Task description
List, from the lines below, each one with "down" in it.

[Data shown — start]

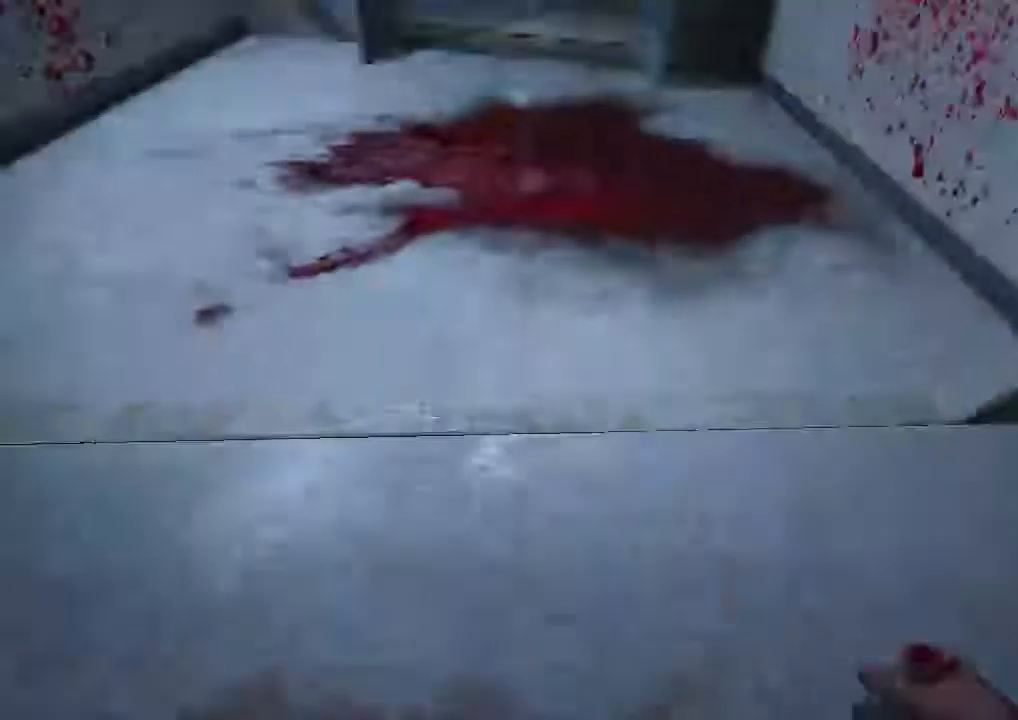
{"keys": ["d", "shift", "w"], "mouse": [], "events": []}
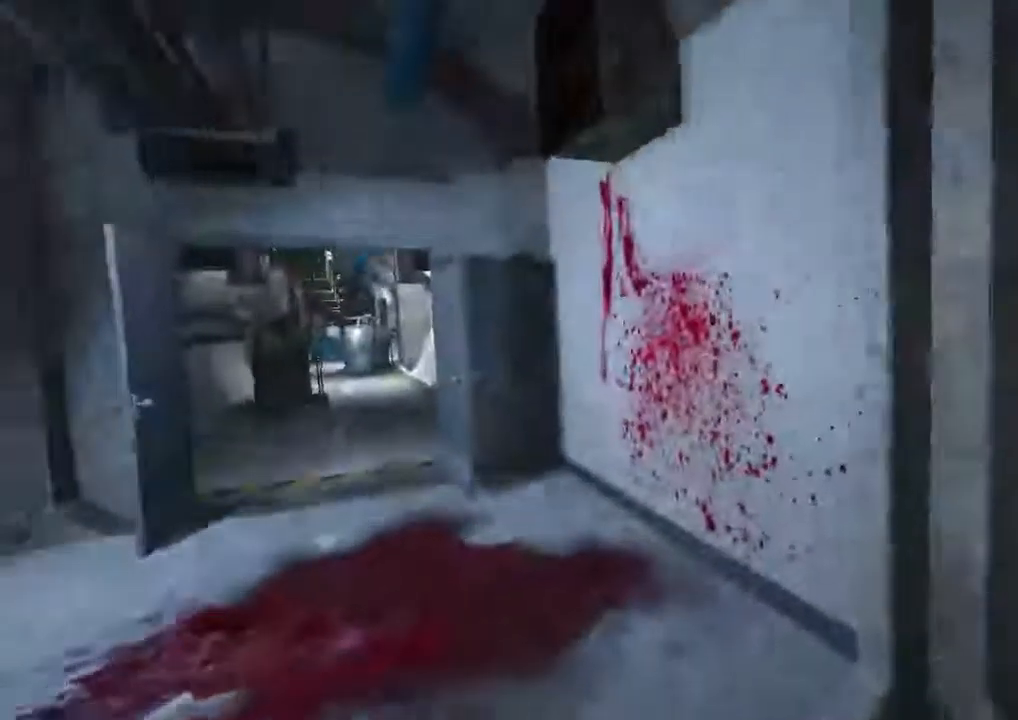
{"keys": ["shift", "w"], "mouse": [], "events": [[500, "d", "up"]]}
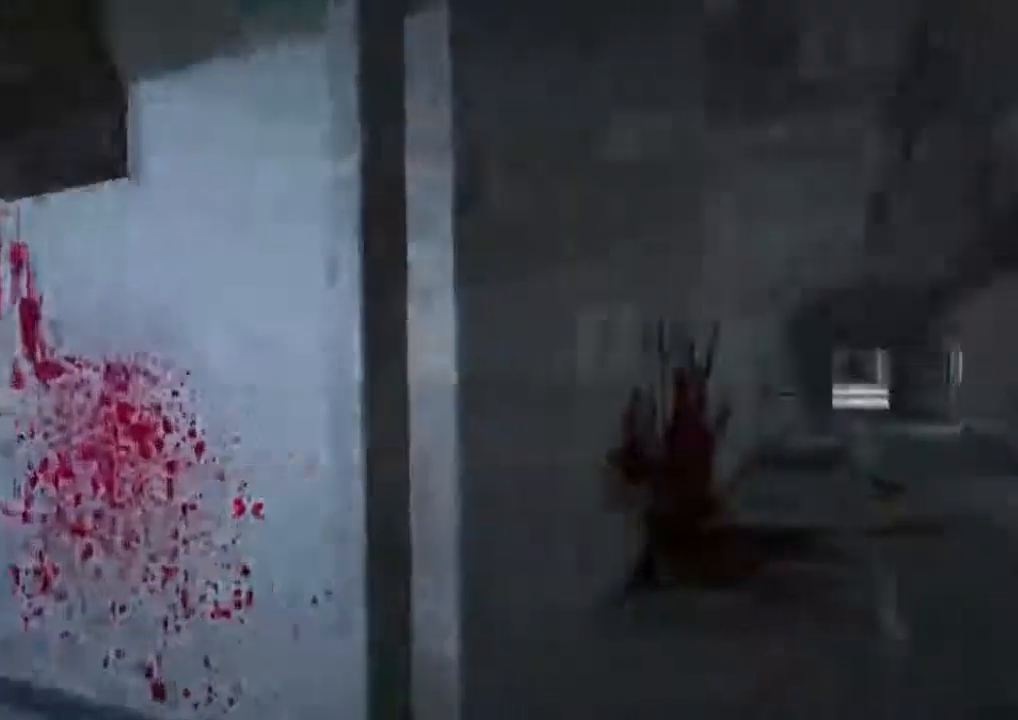
{"keys": ["shift", "w"], "mouse": [], "events": []}
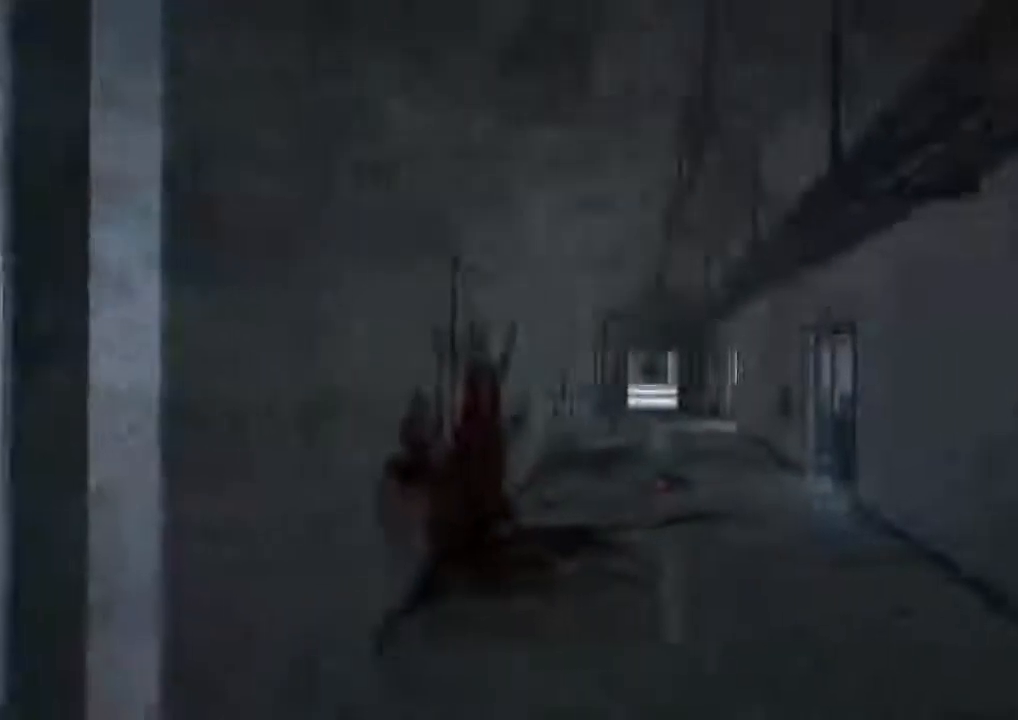
{"keys": ["shift", "w"], "mouse": ["right"], "events": [[467, "mouse_right", "down"]]}
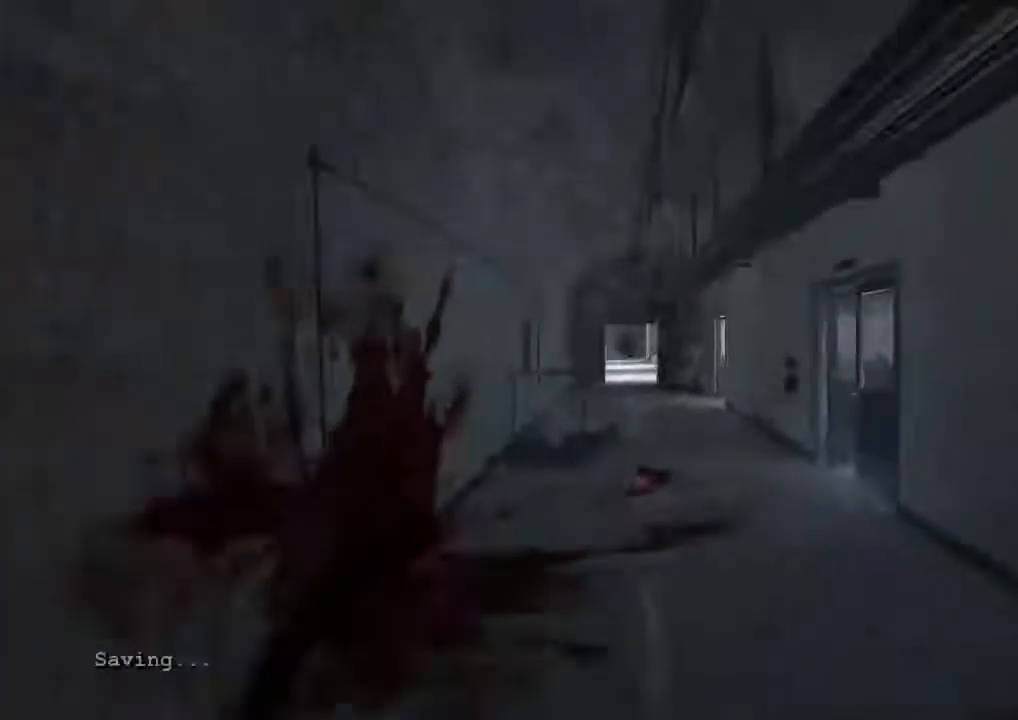
{"keys": ["shift", "w"], "mouse": ["right"], "events": [[134, "mouse_right", "up"], [500, "mouse_right", "down"]]}
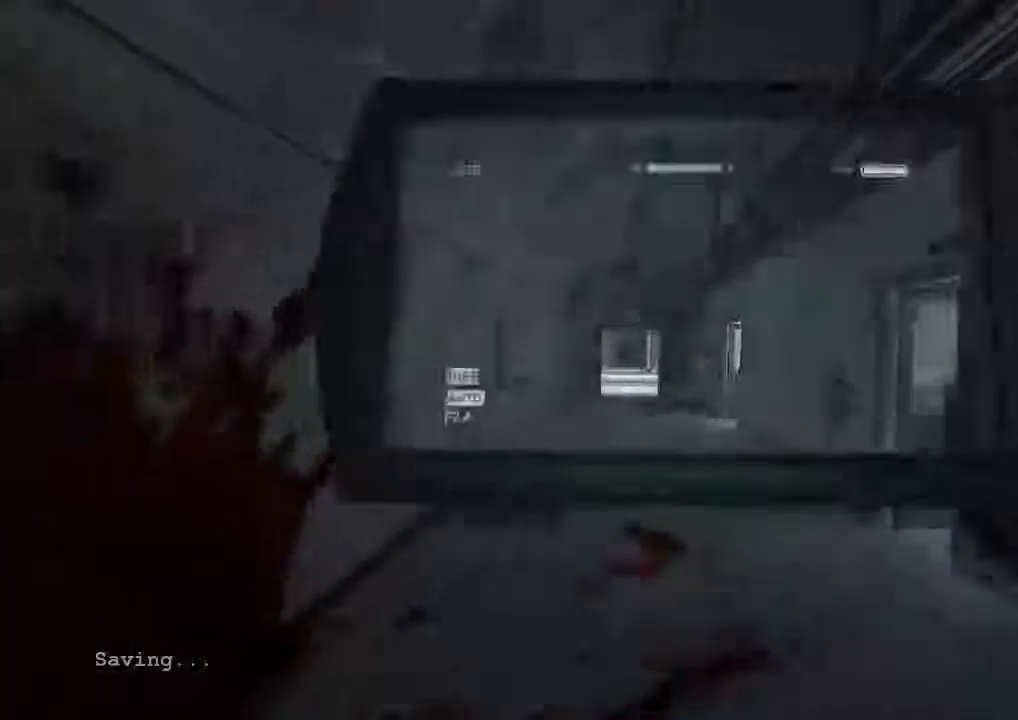
{"keys": ["shift", "w"], "mouse": [], "events": [[134, "mouse_right", "up"]]}
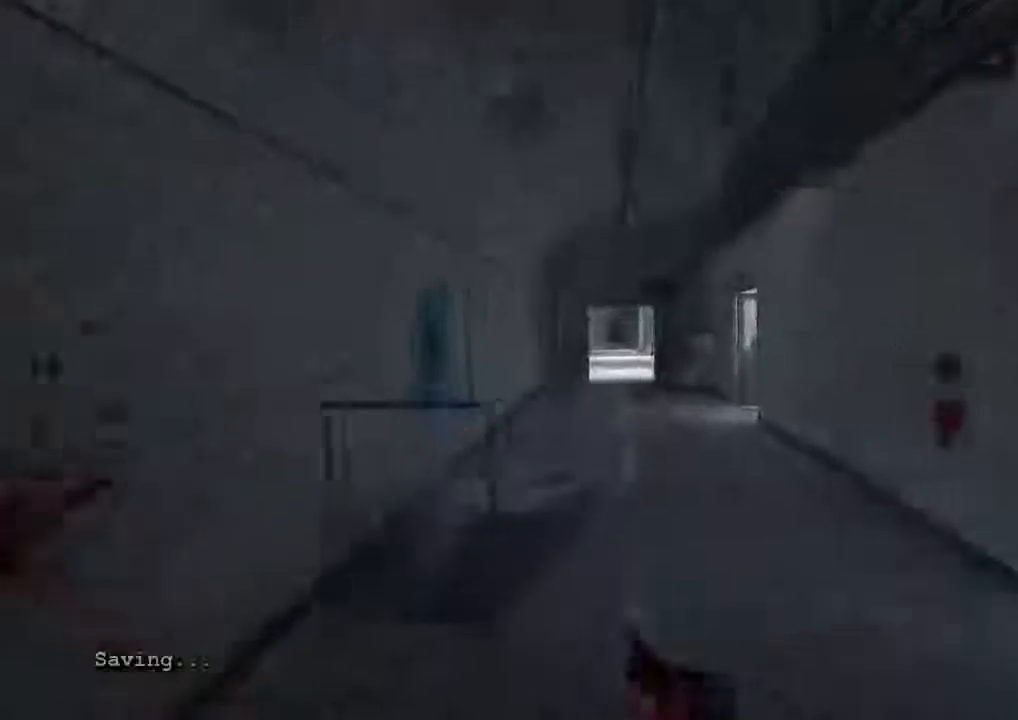
{"keys": ["d", "shift", "w"], "mouse": [], "events": [[500, "d", "down"]]}
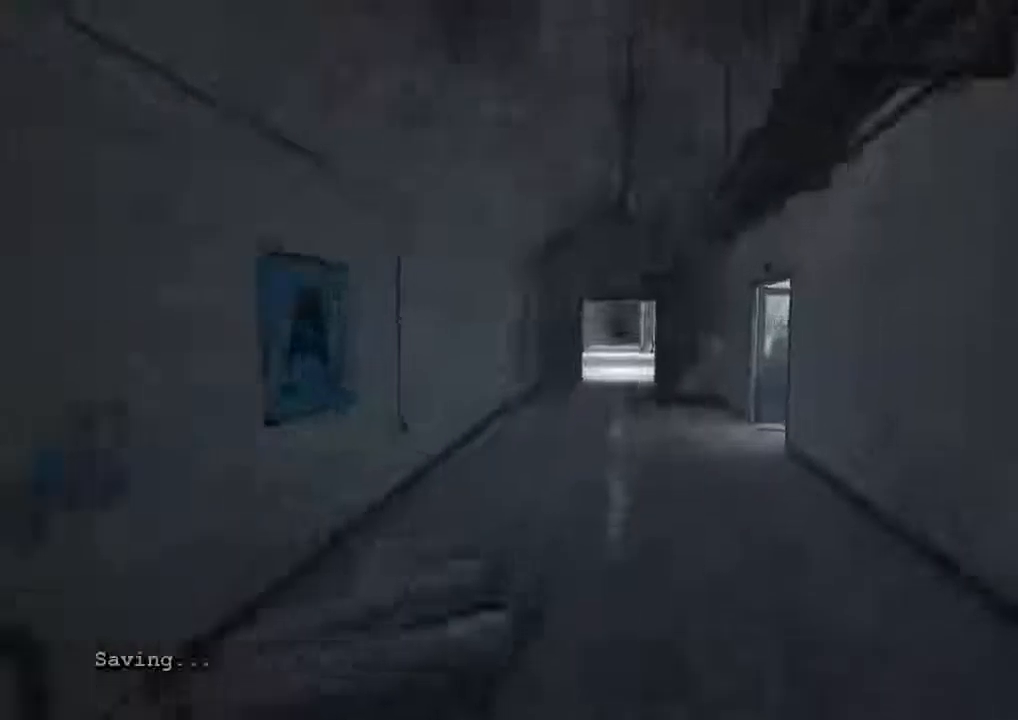
{"keys": ["shift", "w"], "mouse": [], "events": [[67, "d", "up"]]}
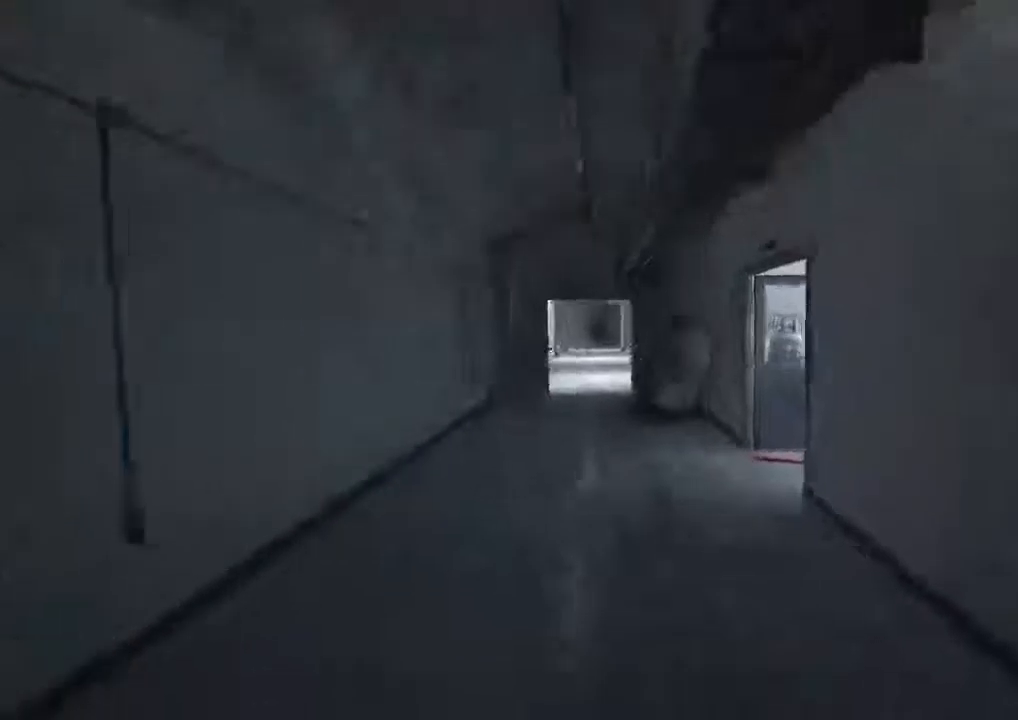
{"keys": ["shift", "w"], "mouse": [], "events": []}
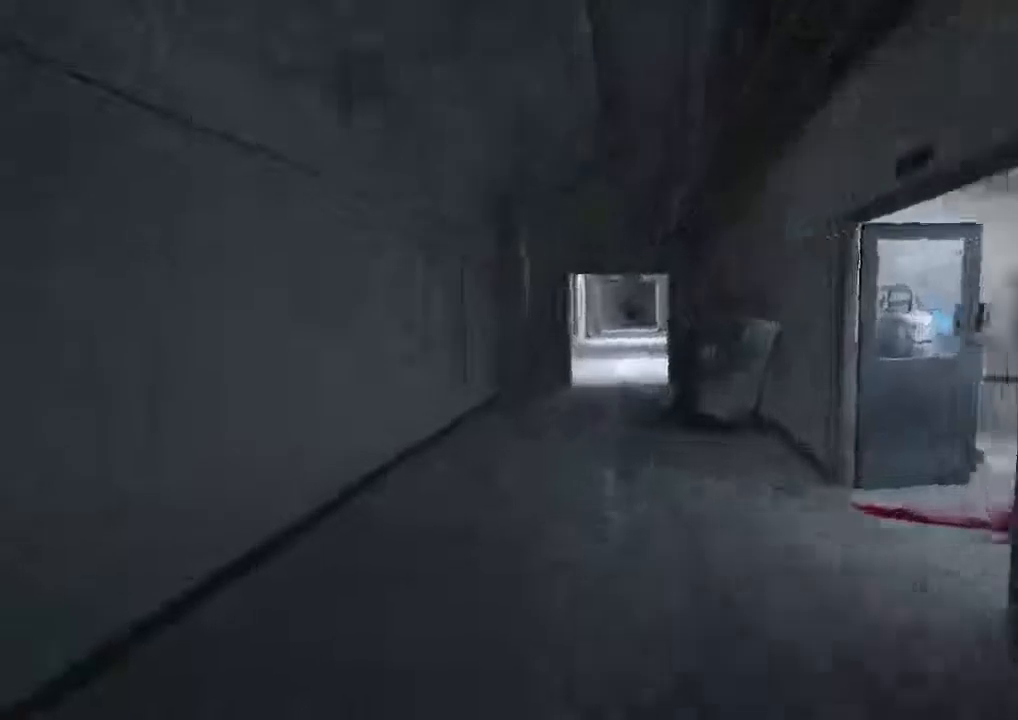
{"keys": ["shift", "w"], "mouse": [], "events": []}
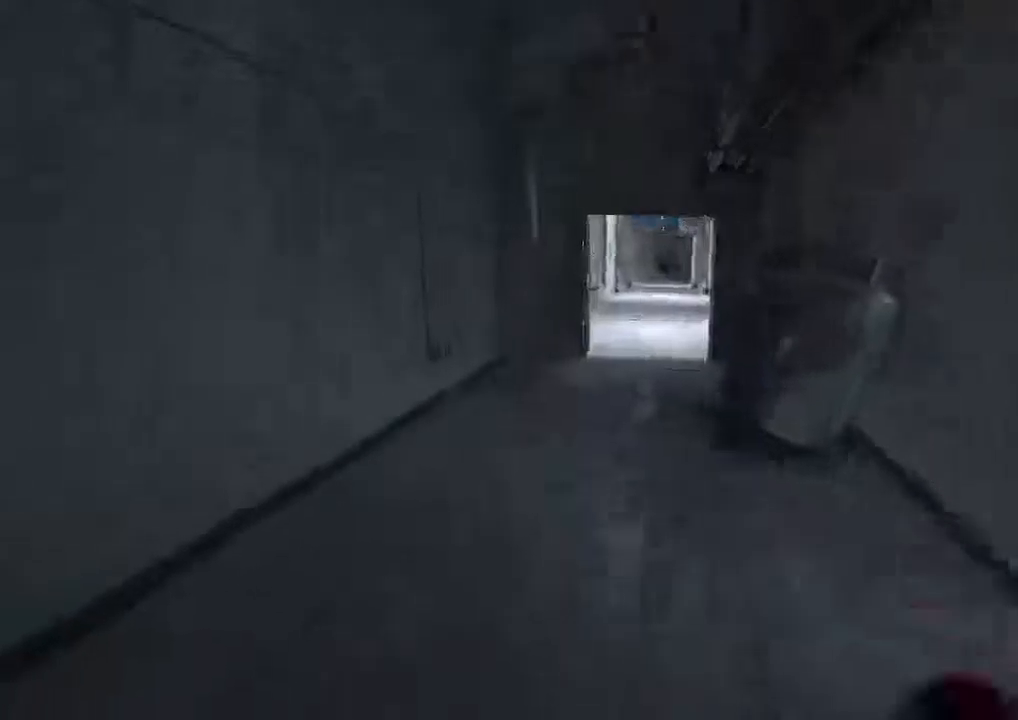
{"keys": ["shift", "w"], "mouse": [], "events": []}
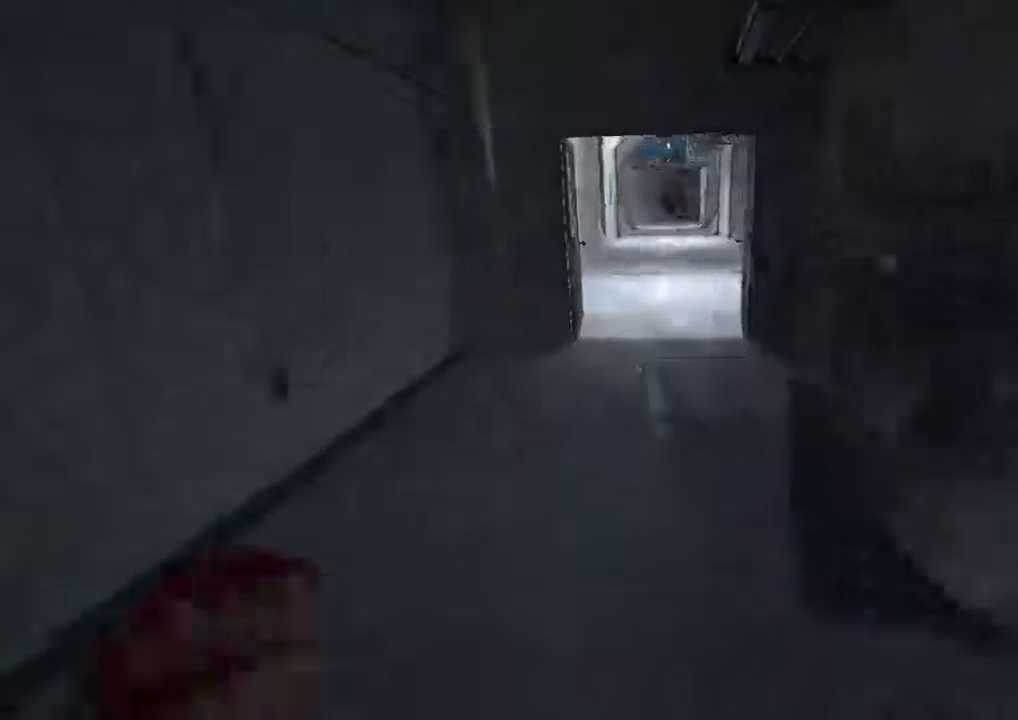
{"keys": ["shift", "w"], "mouse": [], "events": []}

[Data shown — finish]

Result
{"keys": ["shift", "w"], "mouse": ["right"], "events": [[467, "mouse_right", "down"]]}
{"keys": ["shift", "w"], "mouse": ["right"], "events": [[134, "mouse_right", "up"], [500, "mouse_right", "down"]]}
{"keys": ["d", "shift", "w"], "mouse": [], "events": [[500, "d", "down"]]}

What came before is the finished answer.